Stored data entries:

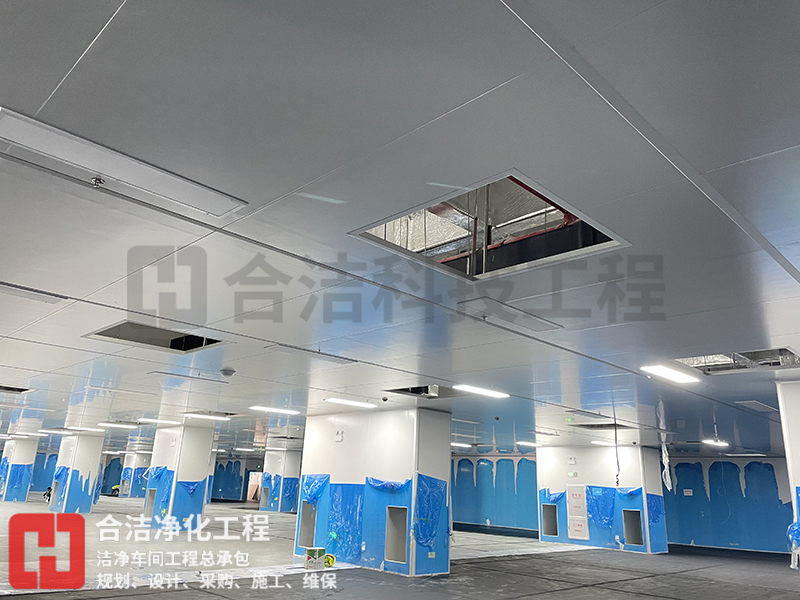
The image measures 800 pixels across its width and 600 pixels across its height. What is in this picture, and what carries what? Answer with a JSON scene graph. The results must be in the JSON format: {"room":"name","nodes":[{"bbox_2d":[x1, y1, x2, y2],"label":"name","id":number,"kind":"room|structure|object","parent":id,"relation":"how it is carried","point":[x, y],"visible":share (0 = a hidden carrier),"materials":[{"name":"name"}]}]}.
{"room":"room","nodes":[
{"label":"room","id":0,"kind":"room"},
{"bbox_2d":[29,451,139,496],"label":"back wall","id":1,"kind":"structure","parent":0,"point":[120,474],"materials":[{"name":"blue paint"}]},
{"bbox_2d":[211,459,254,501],"label":"blue wall","id":2,"kind":"structure","parent":0,"point":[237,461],"materials":[{"name":"blue paint"}]},
{"bbox_2d":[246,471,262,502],"label":"doorway","id":3,"kind":"object","parent":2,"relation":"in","point":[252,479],"visible":0.62,"materials":[{"name":"white"}]},
{"bbox_2d":[296,406,450,575],"label":"pillar","id":4,"kind":"structure","parent":0,"point":[337,471],"materials":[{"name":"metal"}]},
{"bbox_2d":[298,502,316,548],"label":"wall opening","id":5,"kind":"object","parent":4,"relation":"in","point":[313,521],"visible":0.48,"materials":[{"name":"grey metal"}]},
{"bbox_2d":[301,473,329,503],"label":"plastic sheet","id":6,"kind":"object","parent":4,"relation":"attached to","point":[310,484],"visible":0.68,"materials":[{"name":"blue plastic"}]},
{"bbox_2d":[334,429,344,441],"label":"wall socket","id":7,"kind":"object","parent":4,"relation":"attached to","point":[340,436],"visible":0.98,"materials":[{"name":"white"}]},
{"bbox_2d":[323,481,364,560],"label":"plastic sheet","id":8,"kind":"object","parent":4,"relation":"attached to","point":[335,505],"visible":0.77,"materials":[{"name":"blue plastic"}]},
{"bbox_2d":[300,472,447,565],"label":"plastic sheeting","id":9,"kind":"object","parent":4,"relation":"attached to","point":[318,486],"visible":0.66,"materials":[{"name":"blue plastic"}]},
{"bbox_2d":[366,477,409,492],"label":"plastic sheet","id":10,"kind":"object","parent":4,"relation":"attached to","point":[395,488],"visible":0.82,"materials":[{"name":"blue plastic"}]},
{"bbox_2d":[385,506,408,563],"label":"wall opening","id":11,"kind":"object","parent":4,"relation":"in","point":[391,547],"visible":0.62,"materials":[{"name":"grey metal"}]},
{"bbox_2d":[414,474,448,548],"label":"plastic sheet","id":12,"kind":"object","parent":4,"relation":"attached to","point":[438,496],"visible":0.74,"materials":[{"name":"blue plastic"}]},
{"bbox_2d":[0,0,799,462],"label":"ceiling","id":13,"kind":"structure","parent":0,"point":[93,26],"materials":[{"name":"metal"}]},
{"bbox_2d":[0,384,32,393],"label":"ceiling opening","id":14,"kind":"object","parent":13,"relation":"in","point":[20,390],"visible":0.79,"materials":[{"name":"metal"}]},
{"bbox_2d":[0,282,67,303],"label":"ceiling light","id":15,"kind":"object","parent":13,"relation":"in","point":[32,294],"visible":0.98,"materials":[{"name":"white"}]},
{"bbox_2d":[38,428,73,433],"label":"ceiling light","id":16,"kind":"object","parent":13,"relation":"attached to","point":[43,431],"visible":0.95,"materials":[{"name":"white plastic"}]},
{"bbox_2d":[91,176,104,188],"label":"sprinkler head","id":17,"kind":"object","parent":13,"relation":"attached to","point":[100,182],"visible":0.98},
{"bbox_2d":[99,421,138,428],"label":"ceiling light","id":18,"kind":"object","parent":13,"relation":"attached to","point":[111,424],"visible":0.96,"materials":[{"name":"white plastic"}]},
{"bbox_2d":[0,107,249,215],"label":"ceiling light","id":19,"kind":"object","parent":13,"relation":"in","point":[67,155],"visible":0.99,"materials":[{"name":"white"}]},
{"bbox_2d":[84,320,226,353],"label":"ceiling opening","id":20,"kind":"object","parent":13,"relation":"in","point":[134,340],"visible":0.54,"materials":[{"name":"metal"}]},
{"bbox_2d":[137,417,179,424],"label":"ceiling light","id":21,"kind":"object","parent":13,"relation":"attached to","point":[153,421],"visible":0.97,"materials":[{"name":"white plastic"}]},
{"bbox_2d":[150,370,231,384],"label":"ceiling light","id":22,"kind":"object","parent":13,"relation":"in","point":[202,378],"visible":0.98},
{"bbox_2d":[182,412,231,420],"label":"ceiling light","id":23,"kind":"object","parent":13,"relation":"attached to","point":[217,417],"visible":0.96,"materials":[{"name":"white plastic"}]},
{"bbox_2d":[219,367,235,376],"label":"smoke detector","id":24,"kind":"object","parent":13,"relation":"attached to","point":[227,372],"visible":0.99,"materials":[{"name":"white plastic"}]},
{"bbox_2d":[248,405,301,414],"label":"ceiling light","id":25,"kind":"object","parent":13,"relation":"attached to","point":[264,409],"visible":0.97,"materials":[{"name":"white plastic"}]},
{"bbox_2d":[266,343,357,364],"label":"ceiling light","id":26,"kind":"object","parent":13,"relation":"in","point":[322,353],"visible":0.99,"materials":[{"name":"metal"}]},
{"bbox_2d":[325,397,377,408],"label":"ceiling light","id":27,"kind":"object","parent":13,"relation":"attached to","point":[343,400],"visible":0.97,"materials":[{"name":"white plastic"}]},
{"bbox_2d":[387,384,468,398],"label":"ceiling opening","id":28,"kind":"object","parent":13,"relation":"in","point":[408,389],"visible":0.52,"materials":[{"name":"metal"}]},
{"bbox_2d":[450,441,471,448],"label":"ceiling light","id":29,"kind":"object","parent":13,"relation":"attached to","point":[457,444],"visible":0.8,"materials":[{"name":"white plastic"}]},
{"bbox_2d":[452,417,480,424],"label":"ceiling light","id":30,"kind":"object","parent":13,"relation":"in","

YOUR TASK: Although the records contain pictures, only the text should be copied, exactly as it stands.

RESPONSE TO THE EXERCISE:
The image measures 800 pixels across its width and 600 pixels across its height. What is in this picture, and what carries what? Answer with a JSON scene graph. The results must be in the JSON format: {"room":"name","nodes":[{"bbox_2d":[x1, y1, x2, y2],"label":"name","id":number,"kind":"room|structure|object","parent":id,"relation":"how it is carried","point":[x, y],"visible":share (0 = a hidden carrier),"materials":[{"name":"name"}]}]}.
{"room":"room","nodes":[
{"label":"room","id":0,"kind":"room"},
{"bbox_2d":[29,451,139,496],"label":"back wall","id":1,"kind":"structure","parent":0,"point":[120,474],"materials":[{"name":"blue paint"}]},
{"bbox_2d":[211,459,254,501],"label":"blue wall","id":2,"kind":"structure","parent":0,"point":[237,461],"materials":[{"name":"blue paint"}]},
{"bbox_2d":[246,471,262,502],"label":"doorway","id":3,"kind":"object","parent":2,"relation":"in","point":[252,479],"visible":0.62,"materials":[{"name":"white"}]},
{"bbox_2d":[296,406,450,575],"label":"pillar","id":4,"kind":"structure","parent":0,"point":[337,471],"materials":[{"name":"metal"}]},
{"bbox_2d":[298,502,316,548],"label":"wall opening","id":5,"kind":"object","parent":4,"relation":"in","point":[313,521],"visible":0.48,"materials":[{"name":"grey metal"}]},
{"bbox_2d":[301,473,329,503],"label":"plastic sheet","id":6,"kind":"object","parent":4,"relation":"attached to","point":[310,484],"visible":0.68,"materials":[{"name":"blue plastic"}]},
{"bbox_2d":[334,429,344,441],"label":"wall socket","id":7,"kind":"object","parent":4,"relation":"attached to","point":[340,436],"visible":0.98,"materials":[{"name":"white"}]},
{"bbox_2d":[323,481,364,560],"label":"plastic sheet","id":8,"kind":"object","parent":4,"relation":"attached to","point":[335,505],"visible":0.77,"materials":[{"name":"blue plastic"}]},
{"bbox_2d":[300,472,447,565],"label":"plastic sheeting","id":9,"kind":"object","parent":4,"relation":"attached to","point":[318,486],"visible":0.66,"materials":[{"name":"blue plastic"}]},
{"bbox_2d":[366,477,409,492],"label":"plastic sheet","id":10,"kind":"object","parent":4,"relation":"attached to","point":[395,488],"visible":0.82,"materials":[{"name":"blue plastic"}]},
{"bbox_2d":[385,506,408,563],"label":"wall opening","id":11,"kind":"object","parent":4,"relation":"in","point":[391,547],"visible":0.62,"materials":[{"name":"grey metal"}]},
{"bbox_2d":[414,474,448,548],"label":"plastic sheet","id":12,"kind":"object","parent":4,"relation":"attached to","point":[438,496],"visible":0.74,"materials":[{"name":"blue plastic"}]},
{"bbox_2d":[0,0,799,462],"label":"ceiling","id":13,"kind":"structure","parent":0,"point":[93,26],"materials":[{"name":"metal"}]},
{"bbox_2d":[0,384,32,393],"label":"ceiling opening","id":14,"kind":"object","parent":13,"relation":"in","point":[20,390],"visible":0.79,"materials":[{"name":"metal"}]},
{"bbox_2d":[0,282,67,303],"label":"ceiling light","id":15,"kind":"object","parent":13,"relation":"in","point":[32,294],"visible":0.98,"materials":[{"name":"white"}]},
{"bbox_2d":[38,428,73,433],"label":"ceiling light","id":16,"kind":"object","parent":13,"relation":"attached to","point":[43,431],"visible":0.95,"materials":[{"name":"white plastic"}]},
{"bbox_2d":[91,176,104,188],"label":"sprinkler head","id":17,"kind":"object","parent":13,"relation":"attached to","point":[100,182],"visible":0.98},
{"bbox_2d":[99,421,138,428],"label":"ceiling light","id":18,"kind":"object","parent":13,"relation":"attached to","point":[111,424],"visible":0.96,"materials":[{"name":"white plastic"}]},
{"bbox_2d":[0,107,249,215],"label":"ceiling light","id":19,"kind":"object","parent":13,"relation":"in","point":[67,155],"visible":0.99,"materials":[{"name":"white"}]},
{"bbox_2d":[84,320,226,353],"label":"ceiling opening","id":20,"kind":"object","parent":13,"relation":"in","point":[134,340],"visible":0.54,"materials":[{"name":"metal"}]},
{"bbox_2d":[137,417,179,424],"label":"ceiling light","id":21,"kind":"object","parent":13,"relation":"attached to","point":[153,421],"visible":0.97,"materials":[{"name":"white plastic"}]},
{"bbox_2d":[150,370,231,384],"label":"ceiling light","id":22,"kind":"object","parent":13,"relation":"in","point":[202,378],"visible":0.98},
{"bbox_2d":[182,412,231,420],"label":"ceiling light","id":23,"kind":"object","parent":13,"relation":"attached to","point":[217,417],"visible":0.96,"materials":[{"name":"white plastic"}]},
{"bbox_2d":[219,367,235,376],"label":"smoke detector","id":24,"kind":"object","parent":13,"relation":"attached to","point":[227,372],"visible":0.99,"materials":[{"name":"white plastic"}]},
{"bbox_2d":[248,405,301,414],"label":"ceiling light","id":25,"kind":"object","parent":13,"relation":"attached to","point":[264,409],"visible":0.97,"materials":[{"name":"white plastic"}]},
{"bbox_2d":[266,343,357,364],"label":"ceiling light","id":26,"kind":"object","parent":13,"relation":"in","point":[322,353],"visible":0.99,"materials":[{"name":"metal"}]},
{"bbox_2d":[325,397,377,408],"label":"ceiling light","id":27,"kind":"object","parent":13,"relation":"attached to","point":[343,400],"visible":0.97,"materials":[{"name":"white plastic"}]},
{"bbox_2d":[387,384,468,398],"label":"ceiling opening","id":28,"kind":"object","parent":13,"relation":"in","point":[408,389],"visible":0.52,"materials":[{"name":"metal"}]},
{"bbox_2d":[450,441,471,448],"label":"ceiling light","id":29,"kind":"object","parent":13,"relation":"attached to","point":[457,444],"visible":0.8,"materials":[{"name":"white plastic"}]},
{"bbox_2d":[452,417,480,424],"label":"ceiling light","id":30,"kind":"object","parent":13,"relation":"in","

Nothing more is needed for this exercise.